Throughout my years as a reader, I’ve noticed that for every few romance novels I read, a rape pops up. And then it’s casually dismissed and forgiven – like it’s all ok, he just couldn’t control his desire for her. Although real life rape is generally more about power and control than sexual desire, there are romance novels which include rape which is all about the man controlling his partner/wife, and using sex to do so.

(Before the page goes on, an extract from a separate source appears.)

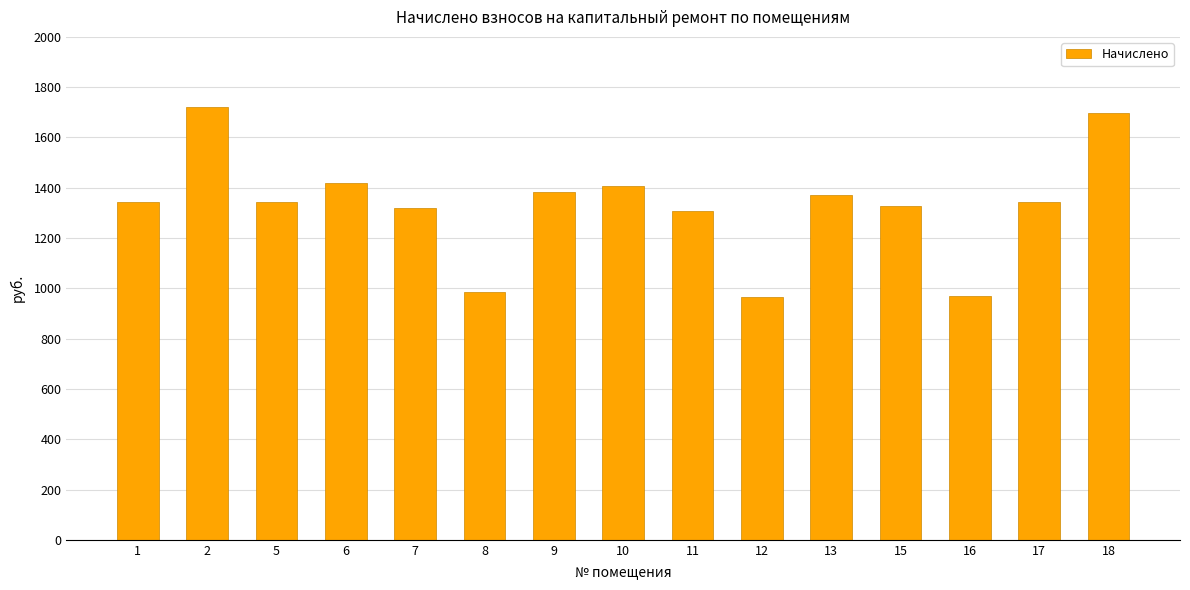

The value at 12 is 309.6. True or false?

False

My first experience of this was in the Calder series, by Janet Dailey. In book number one, This Calder Range the protagonist, Benteen has some serious mother and abandonment issues. As newlyweds, they set off on a somewhat harrowing journey from Texas to Montana, during which, she threatens to leave him. Now, I get that Benteen has Mommy issues, and doesn’t trust women not to abandon him. I even understand his anguish at his wife wanting to leave. What I do not understand is that he rapes her, and the consequences are that she is wary of him for a little while, until she discovers he might be visiting prostitutes while she’s denying him, and so she rushes back to his bed. The fact that we are supposed to forgive Benteen, see his reasoning behind the rape, and accept that he raped her because he loved her so much is just ridiculous to me. He used his strength and brutality as a man and did the worst thing possible to a woman, all to exert his authority and punish her for wanting to leave him. This was entirely about power and control. It is an extremely unhealthy attitude that haunted marriages until marital rape was recognised, and is still an excuse often used for abuse today. Rape is unforgivable, and a lot of women would be pleased the man who attacked them was slaking his lust elsewhere – they would not be jealous of it. This medieval attitude ruined a book I would have otherwise really enjoyed – the men in the rest of the series are really so much better.
An interesting take on rape occurs in Prisoner of My Desire by Johanna Lindsey. In this instance, there is a bit of gender bending going on, in that the heroine, Rowena, rapes a man, Warrick de Chaville, after her step brother has kidnapped him (she needs to get pregnant to secure her step brother’s lands and armies – her husband dies on their wedding day so they kidnap a man with the same hair and eye colour. She is unwilling, but the step brother threatens to kill her mother). As revenge, Warrick then kidnaps Rowena and gives her the same treatment, for he is a men hell bent on vengeance to anybody who crosses him. However, obviously, for a woman to rape a man, he must be aroused. Warrick climaxes every time Rowena rapes him, and so during his revenge, which is to be ‘like for like’ he arouses her, and ensures she orgasms. She acknowledges and is ashamed that she enjoys their coupling – which provokes an interesting discussion of ‘mental rape.’ Their bodies are willing, but their minds are not. They enjoy it, but they don’t want to. They want each other, but they wish they didn’t. What exactly does that make this? Another Johanna Lindsey novel explores this – in Secret Fire main character Dmitri slips Katherine and aphrodisiac. She begs him to take her, and he happily does. After this, he kidnaps her, and when she keeps denying to sleep with him again, he wants again gives her the aphrodisiac, knowing she won’t be able to say no. This is quite literally drug rape – but she falls in love with him, and seems to understand that he just desired her too much. This is such a bad, weird and plain wrong attitude to have about being drugged for sex. It’s just wrong. Seriously.
Whether, as in the above case, the author tries to blur the lines of rape slightly, or even romanticise it, it is, in my opinion, not best suited in romance novels. Although the success of Anne Rice’s Sleeping Beauty series shows that clearly there are people who enjoy reading about rape, I do not believe it should be covered in a Romantic genre between the protagonists – as no matter what the circumstances, there is nothing romantic about rape. There are books out there for people who enjoy reading about that sort of thing – I do not appreciate it invading my light and fluffy entertainment.